Sumner vede che l'impatto maggiore deriva dal miglioramento piuttosto che dalla sostituzione dei sistemi esistenti e afferma che la pressione dei consumatori e delle ONG significa che ciò sta già accadendo.
"Tra marchi e rivenditori responsabili, questo si è davvero allontanato dall'essere una moda passeggera. Ora stanno considerando la sostenibilità come un imperativo aziendale, " ha detto all'Afp.
Non che ci siano risposte giuste o sbagliate. La forza del movimento per la sostenibilità deriva da molti attori che tirano nella stessa direzione.
"Molte strategie diverse devono funzionare insieme, "ha detto Celine Semaan, fondatore della Fondazione Slow Factory che sostiene molteplici iniziative di giustizia sociale e ambientale intorno alla moda, compreso l'abito di alghe e paillettes di McCurdy.
"La tecnologia non risolverà i problemi da sola. Ha bisogno di politica, cultura, etica, " ha detto Seman.
Il recente clamore per le notizie secondo cui il cotone della regione cinese dello Xinjiang è stato raccolto dai lavori forzati è stato aggravato dalla difficoltà di sapere dove sia finito questo cotone.
Traccia di cotone
Un'area che molti considerano prioritaria, però, è trasparenza, e qui la tecnologia ha un chiaro ruolo da svolgere.
Tale è la complessità delle filiere che "molte aziende non hanno idea di dove siano realizzati i loro capi, da dove vengono i tessuti, chi fornisce le loro materie prime, " disse Delphine Williot, coordinatore politico per Fashion Revolution, un gruppo di campagna.
Il recente clamore per le notizie secondo cui il cotone della regione cinese dello Xinjiang è stato raccolto dai lavori forzati è stato aggravato dalla difficoltà di sapere dove sia finito questo cotone. Pechino nega le accuse.

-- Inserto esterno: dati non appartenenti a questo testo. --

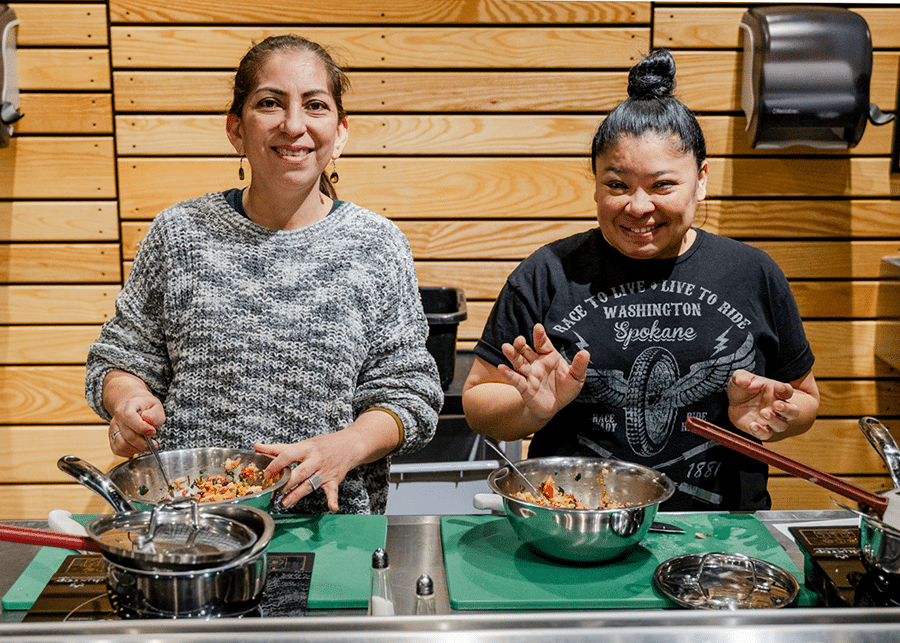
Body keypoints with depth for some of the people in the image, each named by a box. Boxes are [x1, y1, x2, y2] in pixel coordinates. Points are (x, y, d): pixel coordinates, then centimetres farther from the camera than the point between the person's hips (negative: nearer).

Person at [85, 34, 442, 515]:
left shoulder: (379, 246, 2)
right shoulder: (179, 233, 5)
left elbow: (409, 393, 3)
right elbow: (122, 355, 14)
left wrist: (345, 448, -15)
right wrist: (130, 402, -8)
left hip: (330, 518, -2)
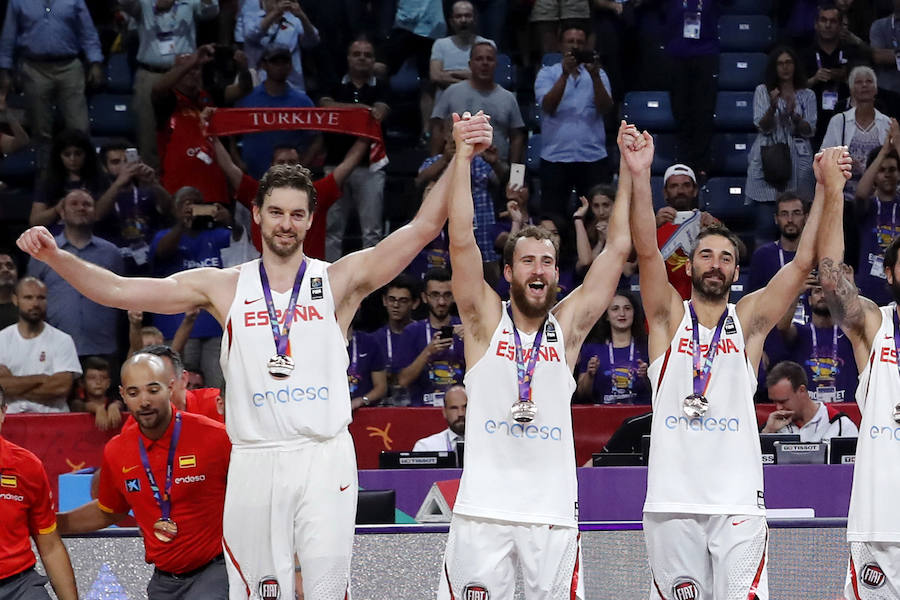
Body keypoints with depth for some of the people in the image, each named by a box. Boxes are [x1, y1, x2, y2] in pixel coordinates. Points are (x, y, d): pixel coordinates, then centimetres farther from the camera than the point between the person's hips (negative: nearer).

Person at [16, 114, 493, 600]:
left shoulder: (339, 281, 6)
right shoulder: (225, 287, 9)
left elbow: (423, 227, -3)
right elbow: (119, 292, 6)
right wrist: (56, 257, -6)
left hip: (325, 457, -1)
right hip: (254, 463, 1)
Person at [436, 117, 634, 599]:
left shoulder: (568, 325, 10)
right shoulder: (485, 320, 5)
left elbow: (617, 249, 8)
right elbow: (461, 241, -5)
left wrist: (629, 172, 5)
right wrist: (462, 158, -10)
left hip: (553, 509, 2)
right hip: (483, 509, -2)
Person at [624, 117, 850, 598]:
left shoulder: (749, 320, 11)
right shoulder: (669, 318, 9)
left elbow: (803, 263, 2)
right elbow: (647, 251, -5)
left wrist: (828, 191, -10)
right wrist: (640, 177, -19)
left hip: (738, 499, 0)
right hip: (672, 502, 0)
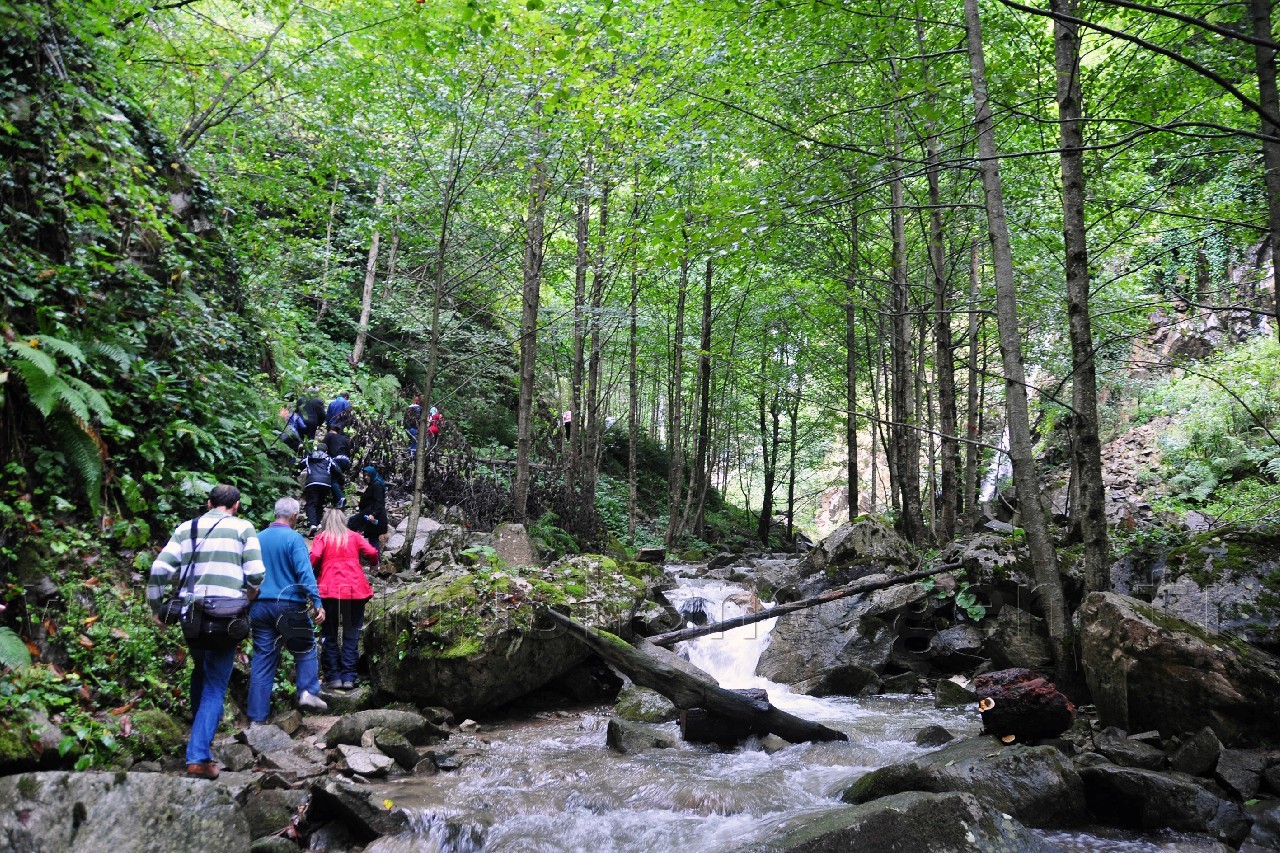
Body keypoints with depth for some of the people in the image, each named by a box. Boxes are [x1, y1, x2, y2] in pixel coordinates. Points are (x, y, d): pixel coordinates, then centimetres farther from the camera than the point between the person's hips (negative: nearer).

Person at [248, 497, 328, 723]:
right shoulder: (294, 538, -9)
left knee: (262, 659, 7)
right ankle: (308, 692, -2)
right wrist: (317, 603, -16)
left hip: (260, 606, 5)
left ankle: (256, 718, 7)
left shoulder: (258, 538, 8)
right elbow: (305, 573, -16)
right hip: (289, 605, -5)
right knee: (306, 649, 14)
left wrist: (249, 603, 26)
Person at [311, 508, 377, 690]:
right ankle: (348, 677, 2)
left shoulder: (322, 537, 7)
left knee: (330, 635, 10)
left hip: (330, 589, -1)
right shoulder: (354, 537, 12)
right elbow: (372, 553, 1)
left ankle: (333, 677, 7)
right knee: (351, 635, 8)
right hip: (355, 590, 1)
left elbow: (314, 557, -10)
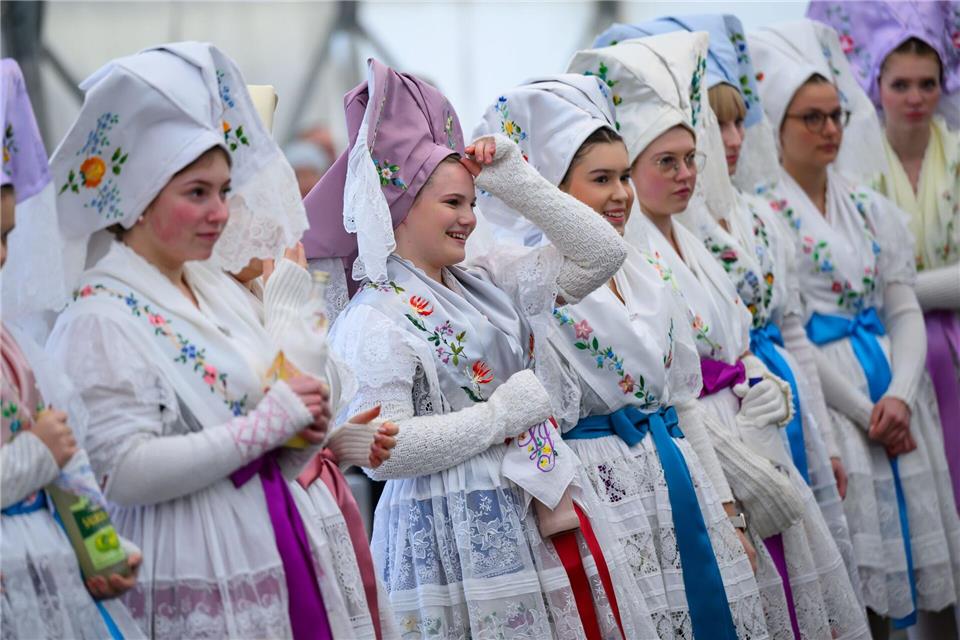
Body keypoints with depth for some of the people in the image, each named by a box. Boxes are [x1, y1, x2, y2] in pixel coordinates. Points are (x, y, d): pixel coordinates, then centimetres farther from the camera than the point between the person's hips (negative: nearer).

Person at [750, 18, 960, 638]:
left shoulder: (873, 209, 13)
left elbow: (906, 310, 8)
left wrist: (898, 395, -10)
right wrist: (862, 411, -13)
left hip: (894, 383, 5)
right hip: (824, 392, -5)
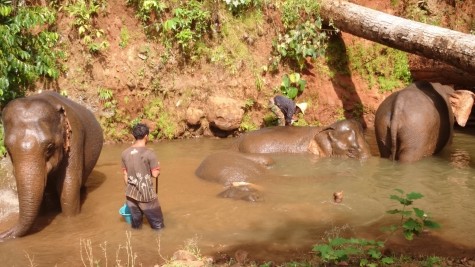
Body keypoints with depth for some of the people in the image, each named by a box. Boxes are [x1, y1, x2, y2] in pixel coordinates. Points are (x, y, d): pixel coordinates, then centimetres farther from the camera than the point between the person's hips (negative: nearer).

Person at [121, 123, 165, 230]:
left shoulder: (125, 153, 0)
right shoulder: (149, 153, -17)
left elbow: (125, 175, 7)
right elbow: (155, 174, -12)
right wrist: (158, 168, 10)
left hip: (131, 195, 6)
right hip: (146, 195, -5)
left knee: (135, 225, 18)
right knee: (158, 226, 10)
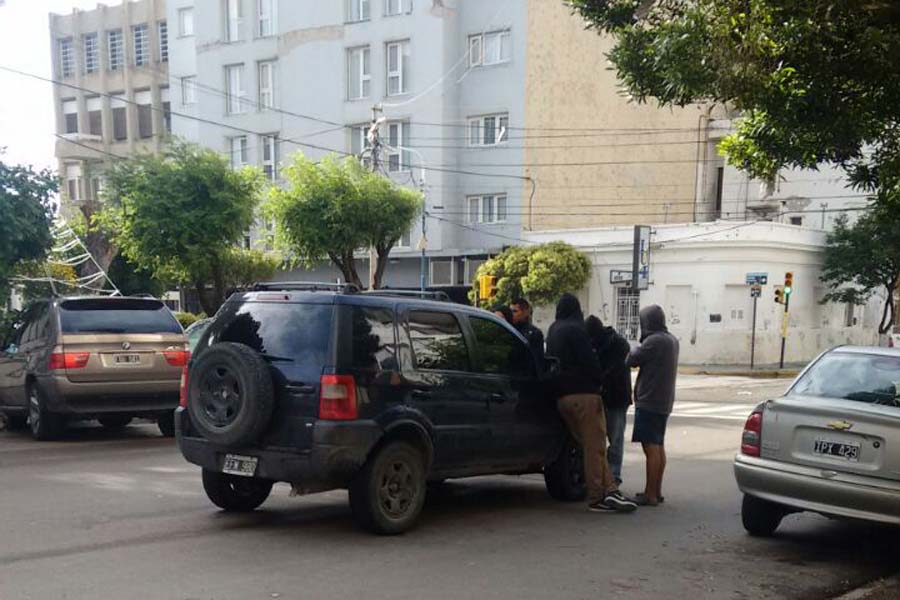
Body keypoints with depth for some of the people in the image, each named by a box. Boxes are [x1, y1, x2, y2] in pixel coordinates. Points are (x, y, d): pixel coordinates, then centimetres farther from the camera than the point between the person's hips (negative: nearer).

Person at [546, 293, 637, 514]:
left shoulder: (553, 331, 18)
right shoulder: (576, 329, -9)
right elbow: (589, 361, -12)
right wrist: (597, 380, 3)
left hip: (562, 396, 8)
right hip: (583, 394, -8)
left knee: (591, 446, 8)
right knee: (595, 446, -5)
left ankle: (610, 490, 2)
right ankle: (597, 499, -4)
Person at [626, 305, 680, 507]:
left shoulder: (654, 341, -18)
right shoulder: (672, 340, 12)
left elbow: (631, 360, -14)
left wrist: (636, 349, 3)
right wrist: (642, 347, 5)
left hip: (649, 402, -10)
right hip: (664, 402, 10)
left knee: (651, 448, -7)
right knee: (658, 447, 15)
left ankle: (650, 494, -4)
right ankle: (656, 491, 22)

fibratraccia, che quest'anno ha vinto un premio per la sostenibilità dalla rivista Drapers, offre una possibile soluzione.
Impianta un pigmento bioluminescente indistruttibile nei fili. Qualsiasi capo risultante può quindi essere scansionato come un codice a barre per trovarne le origini.
"Non puoi trovare l'impatto ambientale di nulla se non sai dove è stato fatto, "Andrea Olah, Direttore commerciale di Fibertrace, ha detto all'Afp.
In combinazione con siti di dati come SourceMap e Open Apparel Registry che offrono alle aziende una chiarezza senza precedenti sulle loro catene di approvvigionamento, è diventato sempre più difficile invocare l'ignoranza.
"Quando non condividi la tua catena di approvvigionamento, o lo fai perché nascondi qualcosa o sei stupido, " disse Olah.
"C'è molto lavoro da fare, " ha aggiunto. "Ma io sono molto ottimista".